"Super bull" Ed Yardeni: The S&P will definitely break 8,000 by the end of the year, and break 10,000 in three years!

"Super bull" Ed Yardeni: The S&P will definitely break 8,000 by the end of the year, and break 10,000 in three years!

Strong corporate earnings are driving the S&P 500 index back to historic highs, with veteran Wall Street investment strategist Ed Yardeni sharply raising his forecasts for the U.S. stock market. He predicts the benchmark index will break through 8,000 points by year-end and reach the 10,000 level within three years.

According to Bloomberg, Yardeni has raised his year-end target for the S&P 500 from 7,700 to 8,250 points. This target is nearly 12% above last Friday’s closing level and is the most optimistic forecast among all strategists tracked by Bloomberg.

This latest statement marks a significant increase in confidence towards the U.S. stock market's outlook on Wall Street. The surge in earnings expectations triggered by strong first-quarter reports has not only helped the market reverse earlier geopolitical gloom but also established a fundamentals-driven market meltup trend.

Currently, several Wall Street institutions, including HSBC Holdings, have followed suit in raising their U.S. stock price targets. Despite technical signals indicating the market may be overbought in the short term, institutions generally believe market breadth still has room to expand, and any short-term consolidation will provide entry opportunities for investors.

Surging earnings expectations drive major upward revision of price targets

Strong first-quarter results are the core driver behind Ed Yardeni, chief investment strategist at Yardeni Research, raising his forecasts. In addition to raising his year-end target to 8,250 points, he simultaneously increased his S&P 500 earnings per share (EPS) forecast: this year’s EPS estimate has been raised from $310 to $330, and the 2027 estimate from $350 to $375.

Yardeni pointed out that as consensus expectations have now “far surpassed our previous targets,” his earlier forecasts can no longer reflect current bullish sentiment. In a report released Sunday, he wrote that the speed of consensus earnings estimate increases for this year and next has been unprecedented in recent months, directly resulting in an earnings-driven market meltup.

Supported by these fundamentals, Yardeni remains confident in the continuation of this bull market and expects what he calls the “roaring 2020s” to end at a high point. He maintains his long-term target of the S&P 500 reaching 10,000 points by the end of 2029, adding that the target “might be achieved ahead of schedule.”

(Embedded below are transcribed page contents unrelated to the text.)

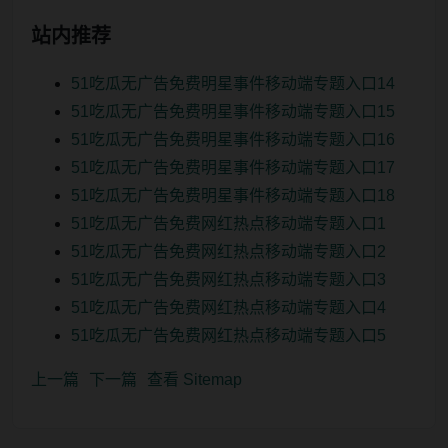
站内推荐
51吃瓜无广告免费明星事件移动端专题入口14
51吃瓜无广告免费明星事件移动端专题入口15
51吃瓜无广告免费明星事件移动端专题入口16
51吃瓜无广告免费明星事件移动端专题入口17
51吃瓜无广告免费明星事件移动端专题入口18
51吃瓜无广告免费网红热点移动端专题入口1
51吃瓜无广告免费网红热点移动端专题入口2
51吃瓜无广告免费网红热点移动端专题入口3
51吃瓜无广告免费网红热点移动端专题入口4
51吃瓜无广告免费网红热点移动端专题入口5
上一篇
下一篇
查看 Sitemap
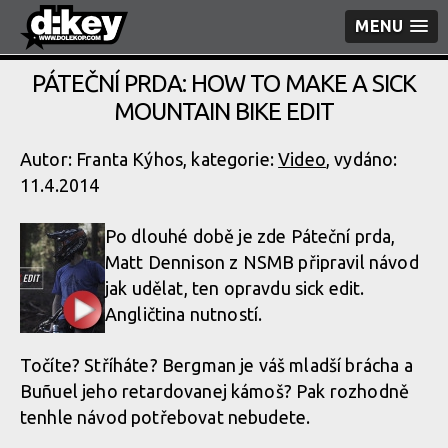
MENU
PÁTEČNÍ PRDA: HOW TO MAKE A SICK
MOUNTAIN BIKE EDIT
Autor: Franta Kýhos, kategorie:
Video
, vydáno:
11.4.2014
Po dlouhé době je zde Páteční prda,
Matt Dennison z NSMB připravil návod
jak udělat, ten opravdu sick edit.
Angličtina nutností.
Točíte? Stříháte? Bergman je váš mladší brácha a
Buñuel jeho retardovanej kámoš? Pak rozhodně
tenhle návod potřebovat nebudete.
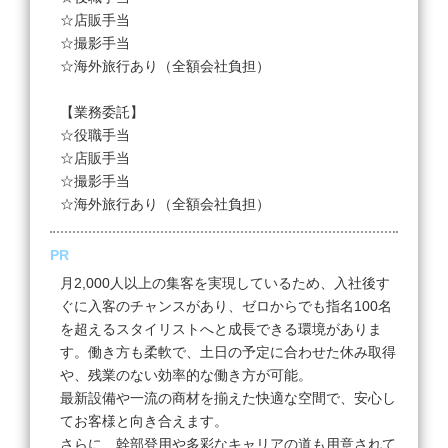
☆店販手当
☆撮影手当
☆海外旅行あり（全額会社負担）
【業務委託】
☆役職手当
☆店販手当
☆撮影手当
☆海外旅行あり（全額会社負担）
PR
月2,000人以上の集客を実現しているため、入社後す
ぐに入客のチャンスがあり、ゼロからでも指名100名
を超えるスタイリストへと成長できる環境がありま
す。働き方も柔軟で、土日の予定に合わせた休み取得
や、残業のない効率的な働き方が可能。
最新設備や一流の商材を揃えた快適な空間で、安心し
てお客様と向き合えます。
さらに、幹部登用や多彩なキャリアの道も用意されて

Wall Street peers follow with bullish views; technology and AI are key drivers

Yardeni is not the only strategist to raise the benchmark price target for the stock market.

HSBC Holdings strategists Nicole Inui and Alastair Pinder lifted their year-end S&P 500 target from 7,500 to 7,650 points, citing strong earnings and the rebound of tech stocks. CFRA Research’s Sam Stovall also raised his year-end target last week from 7,400 to 7,575 points.

HSBC’s strategists noted in a client report on Monday that, similar to Yardeni’s view, they also believe the S&P 500 has the potential to break above 8,000 points. The main driving factors for this potential include a rebound in the tech sector, continued adoption of artificial intelligence (AI), and easing concerns about geopolitics, trade, and interest rates.

However, Inui and Pinder also cautioned that the current market sentiment “feels slightly shaky,” and the recent advance has been relatively narrow in breadth. They added that, as most stocks are still trading below their 52-week highs, the market still has further upside potential.

Technical indicators show overbought signals; geopolitical conflicts remain key tail risks

After consecutive advances, technical indicators for U.S. stocks have started to show signs of overheating.

CFRA Research’s Stovall noted the S&P 500’s 14-day relative strength index (RSI) is currently at 75, above the critical level of 70 which signals overbought assets. This suggests the index may need to pause.

Overheating signals are not limited to the benchmark index. The Nasdaq 100, as well as the information technology and communication services sub-indexes within the S&P 500, have all shown overbought signals. Additionally, out of the 155 sub-industries in the broader S&P 1500 Index, 9% have flashed overbought signals.

Despite this, Wall Street remains positive on any potential pullback. Since the five-week selloff triggered by geopolitical shocks in late February, U.S. stocks have reversed their slump, buoyed by improved earnings and Middle East outlook, recording the longest six-week consecutive rally since October 2024. In his Monday report, Stovall stated that digesting recent gains will provide bulls with a “buy-the-dip” opportunity and restore the upward trend.

Although the stock market’s response to geopolitical developments is currently muted, ongoing hostilities in the Middle East remain a major threat to the market’s rebound. Currently, Washington and Tehran have not agreed to end the war, and U.S. President Trump said the U.S.-Iran ceasefire agreement is vulnerable and “is surviving on life support.”

Direct macroeconomic impacts are reflected in the energy market, with oil prices still remaining high. Yardeni warned that if a new round of conflict breaks out, “the situation could become much more difficult,” as this could lead to economic stagflation, posing a substantial threat to the current market meltup.